Abandoned railway lines are transportation corridors that, like rivers, have a reasonable expectation of public access.  Since 1983, the federal government has allowed an alternative to abandonment called rail banking.  Ownership is transferred to the state or federal government which keeps the right-of-way and structures intact while removing liability from the railroad that previously owned it.  Interested parties like Rails-To-Trails developers can apply to use the land for other purposes, with the agreement that the corridor may be restored to railway use in the future.  This makes a lot of sense to me.  Railway lines exist because they optimally connect regions and communities together and the costs of engineering, construction, and environmental impact were sunk long ago.  As much as I like rail trails, I’d prefer they remain railroads to help offload the long-haul traffic that snarls and degrades our highways.  Using the rail beds as trails while railroad use remains economically unviable seems like a good compromise.

Weiser River Trail in western Idaho is a good example of a rail trail that directly benefits from rail banking.  Even with the authority of the federal government, the developers of the trail spent a large amount of time and money fighting legal battles from private parties who thought they were afforded squatter’s rights.  Not so, it turns out, and Weiser River Trail now provides an 84 mile long non-motorized transportation corridor, from Weiser to New Meadows, ID.  You still see signs of dissent along the trail, like a sign near Mundo Hot Springs that says, in effect, “The Weiser River Trail Ruined My Life.”

I’m not a fan of gated communities for a number of reasons but I think it’s simply wrong when they block strategic access to public lands.  The situation at Guffey Bridge reminds me of my experience with public beaches in southern California, where adjacent landowners attempt to prevent public access by making it look like the beaches are private.  Incidentally, the same tactic was used by John Evans, Mayor of Garden City, ID and former developer of Riverside Village, to renege on a prior agreement allowing bicycle access along the Boise River in Riverside Village.  Posting a $2 “No Trespassing” sign is easy and deceitful, but pretty meaningless.  But a barbed wire fence?  The Boise, Nampa, and Owyhee Railroad was abandoned some 40 years before rail banking became law, so I have no doubt ownership reverted back to the adjacent landowners.  Still, when the bridge was restored it’s a shame that an agreement wasn’t reached to connect it the roughly 2000 feet necessary to reach Guffey Lane on the south side of the river.

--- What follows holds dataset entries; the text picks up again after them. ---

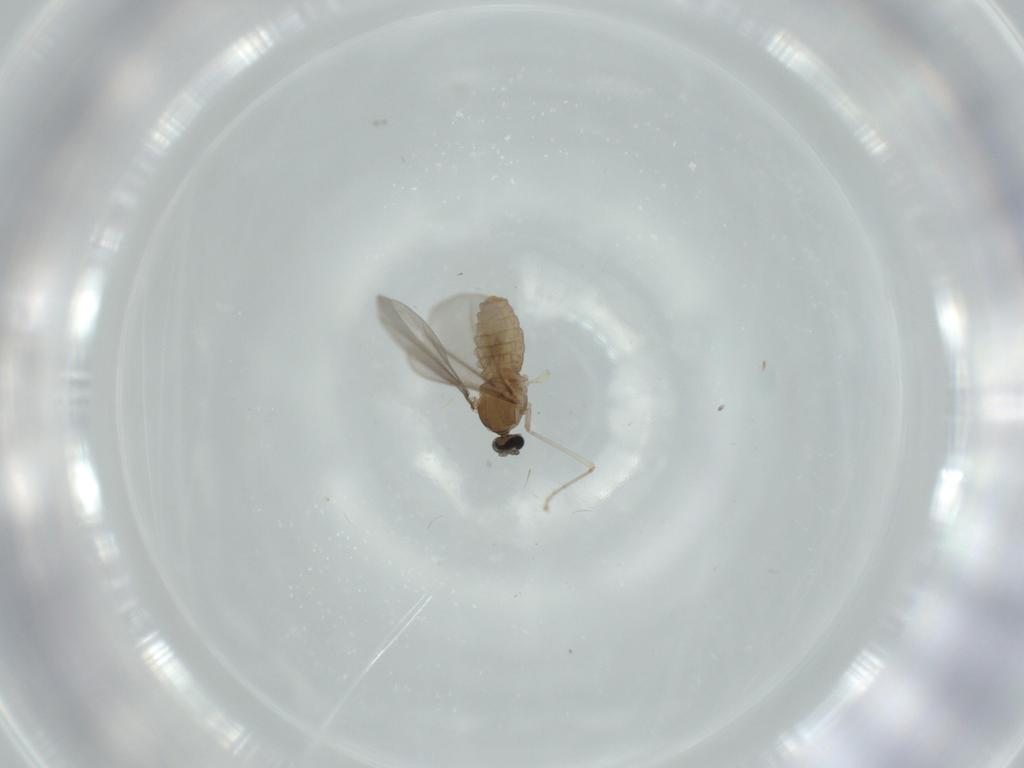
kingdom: Animalia
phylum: Arthropoda
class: Insecta
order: Diptera
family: Cecidomyiidae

I’m no Rosa Parks, but fueled by indignation and necessity it was easy to commit a little civil disobedience and hop the barbed-wire fence.  We peacefully rode the 4-mile round-trip to Highway 78 and back with nary a look askance from the locals.  Now I knew it was possible to cross at Guffey Bridge, but was it a good idea?  Well I’d already done it once.   I deferred to the group:  only one responded, and it was in the affirmative.  Crossing at Guffey Bridge was now the plan of record, thus beginning my life of crime.